DATASET –
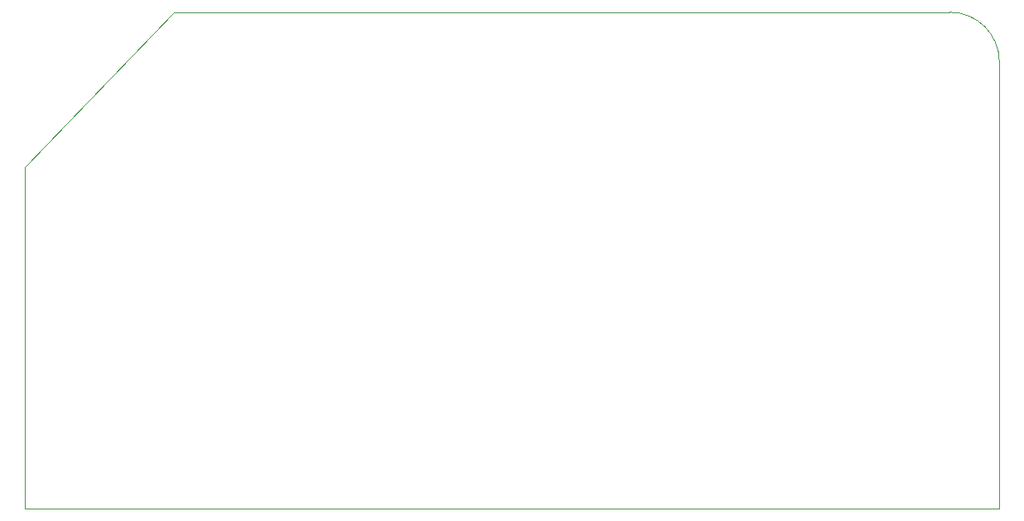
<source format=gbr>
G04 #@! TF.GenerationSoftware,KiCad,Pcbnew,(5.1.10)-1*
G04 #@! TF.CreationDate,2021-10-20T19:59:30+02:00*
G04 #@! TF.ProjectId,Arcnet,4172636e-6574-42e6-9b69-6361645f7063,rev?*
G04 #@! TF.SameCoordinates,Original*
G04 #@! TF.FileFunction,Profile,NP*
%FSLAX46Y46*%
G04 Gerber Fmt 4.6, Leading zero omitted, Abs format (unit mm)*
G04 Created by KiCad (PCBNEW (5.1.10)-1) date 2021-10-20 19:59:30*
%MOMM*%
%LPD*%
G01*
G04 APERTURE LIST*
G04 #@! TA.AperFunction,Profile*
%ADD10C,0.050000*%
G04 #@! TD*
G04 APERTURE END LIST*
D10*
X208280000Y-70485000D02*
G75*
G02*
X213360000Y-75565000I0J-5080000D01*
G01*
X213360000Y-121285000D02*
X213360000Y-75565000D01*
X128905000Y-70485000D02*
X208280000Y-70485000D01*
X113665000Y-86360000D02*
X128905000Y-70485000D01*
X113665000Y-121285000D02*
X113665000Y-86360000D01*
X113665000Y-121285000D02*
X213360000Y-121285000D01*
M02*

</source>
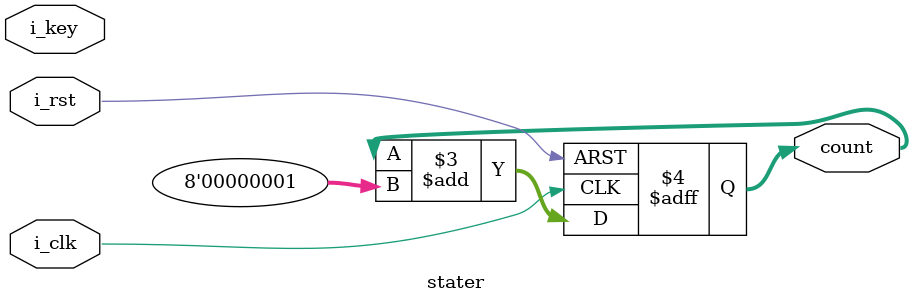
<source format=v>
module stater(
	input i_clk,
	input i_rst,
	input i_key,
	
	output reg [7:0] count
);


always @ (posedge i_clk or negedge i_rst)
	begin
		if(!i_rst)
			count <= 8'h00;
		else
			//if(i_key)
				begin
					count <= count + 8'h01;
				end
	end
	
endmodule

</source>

WHAT THE TASK ASKS –
The lines to return are those holding the string "source" anywhere in the listing above.

EXERCISE RESPONSE –
<source format=gbr>
</source>
<source format=v>
</source>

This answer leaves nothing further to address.